- Work task -
Copy every entry exactly, but skip the pictures.

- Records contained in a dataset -
*** Block opens ***
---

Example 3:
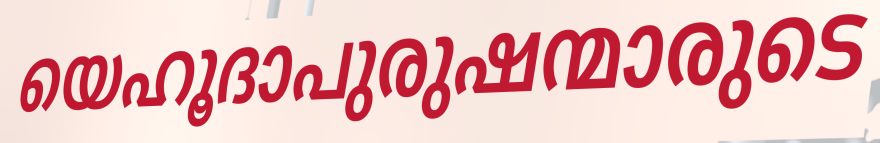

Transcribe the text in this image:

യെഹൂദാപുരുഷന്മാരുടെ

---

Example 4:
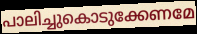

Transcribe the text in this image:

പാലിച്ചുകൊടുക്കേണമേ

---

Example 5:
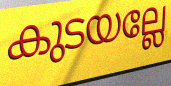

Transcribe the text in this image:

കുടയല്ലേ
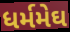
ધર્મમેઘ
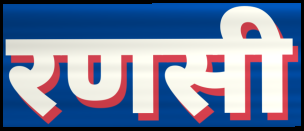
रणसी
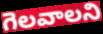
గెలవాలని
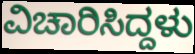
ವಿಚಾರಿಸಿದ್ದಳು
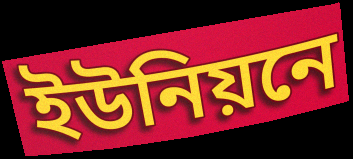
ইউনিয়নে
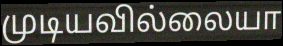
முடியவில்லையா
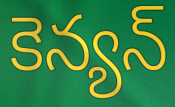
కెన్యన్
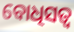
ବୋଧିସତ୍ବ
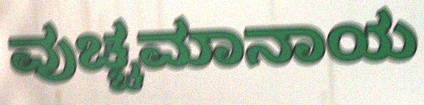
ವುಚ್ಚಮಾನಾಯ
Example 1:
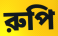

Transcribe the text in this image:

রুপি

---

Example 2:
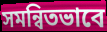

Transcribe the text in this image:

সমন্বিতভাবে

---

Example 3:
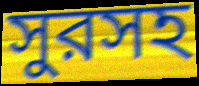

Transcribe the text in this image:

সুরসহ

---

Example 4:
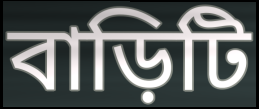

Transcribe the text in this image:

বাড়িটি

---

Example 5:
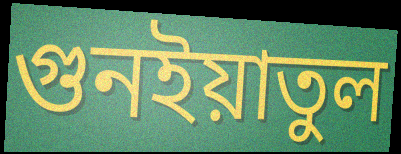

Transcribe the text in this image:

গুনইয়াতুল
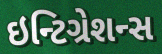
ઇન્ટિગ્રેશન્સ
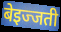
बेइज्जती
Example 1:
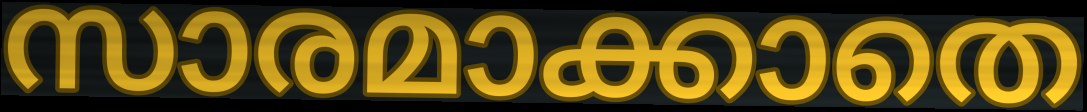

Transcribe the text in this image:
*** Block closes ***
- Solution for this problem -
---

Example 3:

Transcribe the text in this image:

യെഹൂദാപുരുഷന്മാരുടെ

---

Example 4:

Transcribe the text in this image:

പാലിച്ചുകൊടുക്കേണമേ

---

Example 5:

Transcribe the text in this image:

കുടയല്ലേ
ધર્મમેઘ
रणसी
గెలవాలని
ವಿಚಾರಿಸಿದ್ದಳು
ইউনিয়নে
முடியவில்லையா
కెన్యన్
ବୋଧିସତ୍ବ
ವುಚ್ಚಮಾನಾಯ
Example 1:

Transcribe the text in this image:

রুপি

---

Example 2:

Transcribe the text in this image:

সমন্বিতভাবে

---

Example 3:

Transcribe the text in this image:

সুরসহ

---

Example 4:

Transcribe the text in this image:

বাড়িটি

---

Example 5:

Transcribe the text in this image:

গুনইয়াতুল
ઇન્ટિગ્રેશન્સ
बेइज्जती
Example 1:

Transcribe the text in this image:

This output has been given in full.